*** Extracted entries

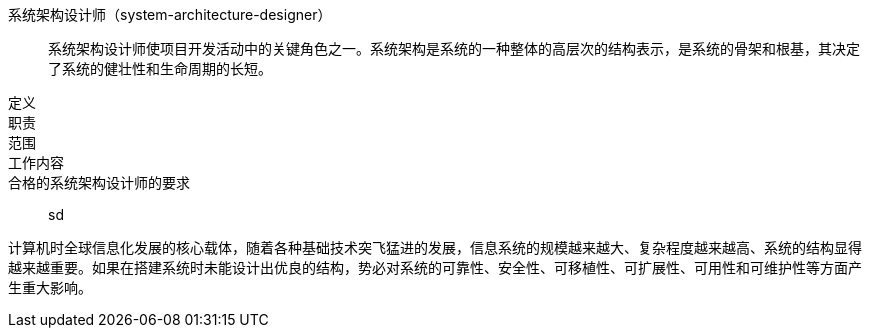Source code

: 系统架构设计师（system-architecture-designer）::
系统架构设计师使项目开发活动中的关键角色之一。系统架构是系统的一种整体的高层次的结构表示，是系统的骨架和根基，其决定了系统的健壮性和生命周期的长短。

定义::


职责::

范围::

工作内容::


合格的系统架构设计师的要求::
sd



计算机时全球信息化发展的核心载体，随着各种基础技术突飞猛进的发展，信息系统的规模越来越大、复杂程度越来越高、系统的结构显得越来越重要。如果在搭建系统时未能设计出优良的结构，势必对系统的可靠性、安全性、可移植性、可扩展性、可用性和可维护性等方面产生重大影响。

******

Activity: Print nothing but the lines from the one containing "系统架构设计师使项目开发活动" through the end of the listing above, exactly as written.

Response to this task:
系统架构设计师使项目开发活动中的关键角色之一。系统架构是系统的一种整体的高层次的结构表示，是系统的骨架和根基，其决定了系统的健壮性和生命周期的长短。

定义::


职责::

范围::

工作内容::


合格的系统架构设计师的要求::
sd



计算机时全球信息化发展的核心载体，随着各种基础技术突飞猛进的发展，信息系统的规模越来越大、复杂程度越来越高、系统的结构显得越来越重要。如果在搭建系统时未能设计出优良的结构，势必对系统的可靠性、安全性、可移植性、可扩展性、可用性和可维护性等方面产生重大影响。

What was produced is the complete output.